De plus, les attaques joyeusement vicieuses contre Mandel sont en elles-mêmes un excellent exemple de ce que les commentateurs de droite et centristes veulent dire lorsqu’ils notent les excès de l’idéologie de la justice sociale. Les détracteurs de Mandel commettent également une erreur plus substantielle : ce n’est pas parce qu’une personne a eu du mal à définir un terme devenu inutile et criblé de connotations de mauvaise foi sous tous les angles que les problèmes sous-jacents disparaissent.

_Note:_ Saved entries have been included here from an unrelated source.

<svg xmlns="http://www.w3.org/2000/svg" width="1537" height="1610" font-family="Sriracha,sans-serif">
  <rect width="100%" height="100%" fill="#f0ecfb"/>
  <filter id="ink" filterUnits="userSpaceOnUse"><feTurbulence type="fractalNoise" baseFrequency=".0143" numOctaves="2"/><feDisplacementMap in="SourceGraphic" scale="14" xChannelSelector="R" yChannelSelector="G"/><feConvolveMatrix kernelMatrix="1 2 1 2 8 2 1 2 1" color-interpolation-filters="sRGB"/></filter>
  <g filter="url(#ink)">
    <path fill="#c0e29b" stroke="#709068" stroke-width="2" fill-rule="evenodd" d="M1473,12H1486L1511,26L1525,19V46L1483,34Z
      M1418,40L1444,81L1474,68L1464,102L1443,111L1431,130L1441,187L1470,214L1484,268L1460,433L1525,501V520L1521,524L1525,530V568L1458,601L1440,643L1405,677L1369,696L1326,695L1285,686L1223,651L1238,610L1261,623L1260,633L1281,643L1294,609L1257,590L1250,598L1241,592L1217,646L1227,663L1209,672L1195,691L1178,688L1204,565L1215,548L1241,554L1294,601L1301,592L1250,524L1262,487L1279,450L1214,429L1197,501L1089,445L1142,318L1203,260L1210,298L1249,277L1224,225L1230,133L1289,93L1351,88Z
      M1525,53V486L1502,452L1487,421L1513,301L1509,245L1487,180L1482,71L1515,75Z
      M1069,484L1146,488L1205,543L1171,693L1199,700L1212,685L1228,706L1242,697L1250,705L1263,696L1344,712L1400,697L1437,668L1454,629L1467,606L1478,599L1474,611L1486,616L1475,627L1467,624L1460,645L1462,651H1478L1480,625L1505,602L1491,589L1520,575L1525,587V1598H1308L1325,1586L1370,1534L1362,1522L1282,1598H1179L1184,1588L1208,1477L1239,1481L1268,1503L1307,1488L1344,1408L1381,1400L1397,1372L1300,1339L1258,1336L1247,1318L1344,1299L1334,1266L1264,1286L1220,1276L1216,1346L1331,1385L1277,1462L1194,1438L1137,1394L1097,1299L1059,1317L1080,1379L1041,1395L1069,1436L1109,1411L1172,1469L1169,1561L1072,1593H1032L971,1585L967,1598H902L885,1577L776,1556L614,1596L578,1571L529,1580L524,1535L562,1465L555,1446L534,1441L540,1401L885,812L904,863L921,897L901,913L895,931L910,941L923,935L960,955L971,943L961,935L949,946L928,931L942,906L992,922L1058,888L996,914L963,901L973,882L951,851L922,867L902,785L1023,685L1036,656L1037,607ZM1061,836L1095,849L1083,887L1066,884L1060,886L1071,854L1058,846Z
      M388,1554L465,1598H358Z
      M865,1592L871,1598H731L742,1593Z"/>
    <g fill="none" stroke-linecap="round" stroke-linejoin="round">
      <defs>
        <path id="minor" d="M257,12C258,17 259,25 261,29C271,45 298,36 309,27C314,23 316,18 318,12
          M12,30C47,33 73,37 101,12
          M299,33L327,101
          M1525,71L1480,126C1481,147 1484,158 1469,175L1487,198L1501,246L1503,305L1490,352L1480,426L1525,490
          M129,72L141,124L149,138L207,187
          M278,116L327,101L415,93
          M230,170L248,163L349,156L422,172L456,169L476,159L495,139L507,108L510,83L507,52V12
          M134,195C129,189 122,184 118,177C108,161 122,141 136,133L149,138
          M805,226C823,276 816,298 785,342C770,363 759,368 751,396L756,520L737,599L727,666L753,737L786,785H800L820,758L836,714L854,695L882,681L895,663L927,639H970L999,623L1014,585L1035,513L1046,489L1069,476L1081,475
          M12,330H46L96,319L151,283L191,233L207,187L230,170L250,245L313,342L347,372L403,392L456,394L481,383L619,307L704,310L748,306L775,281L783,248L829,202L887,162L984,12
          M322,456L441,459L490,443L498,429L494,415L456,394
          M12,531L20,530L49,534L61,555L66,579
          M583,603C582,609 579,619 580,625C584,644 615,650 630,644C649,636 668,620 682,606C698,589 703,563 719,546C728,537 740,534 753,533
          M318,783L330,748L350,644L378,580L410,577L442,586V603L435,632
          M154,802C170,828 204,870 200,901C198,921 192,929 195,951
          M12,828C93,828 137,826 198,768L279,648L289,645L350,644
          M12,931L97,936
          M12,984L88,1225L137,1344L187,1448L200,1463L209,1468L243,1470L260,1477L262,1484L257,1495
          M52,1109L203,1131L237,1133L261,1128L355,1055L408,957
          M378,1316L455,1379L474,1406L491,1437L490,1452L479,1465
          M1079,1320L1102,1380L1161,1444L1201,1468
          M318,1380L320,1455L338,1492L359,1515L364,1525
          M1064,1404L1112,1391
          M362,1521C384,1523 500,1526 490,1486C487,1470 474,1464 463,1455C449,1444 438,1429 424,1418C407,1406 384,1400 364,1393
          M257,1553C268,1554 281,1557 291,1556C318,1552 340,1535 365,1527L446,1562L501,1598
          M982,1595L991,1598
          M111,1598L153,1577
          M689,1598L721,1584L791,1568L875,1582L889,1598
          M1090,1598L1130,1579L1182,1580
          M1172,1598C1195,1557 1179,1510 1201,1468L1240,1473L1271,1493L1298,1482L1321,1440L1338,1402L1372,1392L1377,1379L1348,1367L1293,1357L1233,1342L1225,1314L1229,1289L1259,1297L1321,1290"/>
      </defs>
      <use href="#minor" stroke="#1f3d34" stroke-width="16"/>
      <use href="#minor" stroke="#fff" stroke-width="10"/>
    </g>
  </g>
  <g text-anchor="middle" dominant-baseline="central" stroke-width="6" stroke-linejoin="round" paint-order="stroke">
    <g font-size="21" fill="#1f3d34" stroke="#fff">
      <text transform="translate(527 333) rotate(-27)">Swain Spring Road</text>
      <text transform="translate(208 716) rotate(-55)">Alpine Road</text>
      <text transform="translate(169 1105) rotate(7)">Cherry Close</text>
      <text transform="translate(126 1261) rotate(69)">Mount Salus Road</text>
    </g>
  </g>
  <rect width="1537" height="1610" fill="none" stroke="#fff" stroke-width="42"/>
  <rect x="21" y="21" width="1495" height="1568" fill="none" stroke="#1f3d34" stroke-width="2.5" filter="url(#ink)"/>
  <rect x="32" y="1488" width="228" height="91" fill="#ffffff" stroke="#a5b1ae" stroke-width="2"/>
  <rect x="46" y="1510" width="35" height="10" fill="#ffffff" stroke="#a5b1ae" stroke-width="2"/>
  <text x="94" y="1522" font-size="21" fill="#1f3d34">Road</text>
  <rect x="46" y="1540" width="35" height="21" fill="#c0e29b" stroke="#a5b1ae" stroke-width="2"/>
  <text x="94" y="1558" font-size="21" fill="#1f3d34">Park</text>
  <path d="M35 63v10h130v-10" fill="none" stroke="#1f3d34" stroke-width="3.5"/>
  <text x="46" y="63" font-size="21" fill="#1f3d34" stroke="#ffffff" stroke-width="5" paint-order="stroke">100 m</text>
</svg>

Au contraire.

Mais peut-être pouvons-nous tous convenir, au strict minimum, de nous donner pour tâche de limiter notre dépendance à la sténographie de groupe et d’adopter une pensée et une communication claires, honnêtes, précises et originales. Si nous voulons persuader quelqu’un qui n’est pas déjà convaincu de ce que nous croyons, nous allons devoir trouver comment dire ce que nous voulons vraiment dire.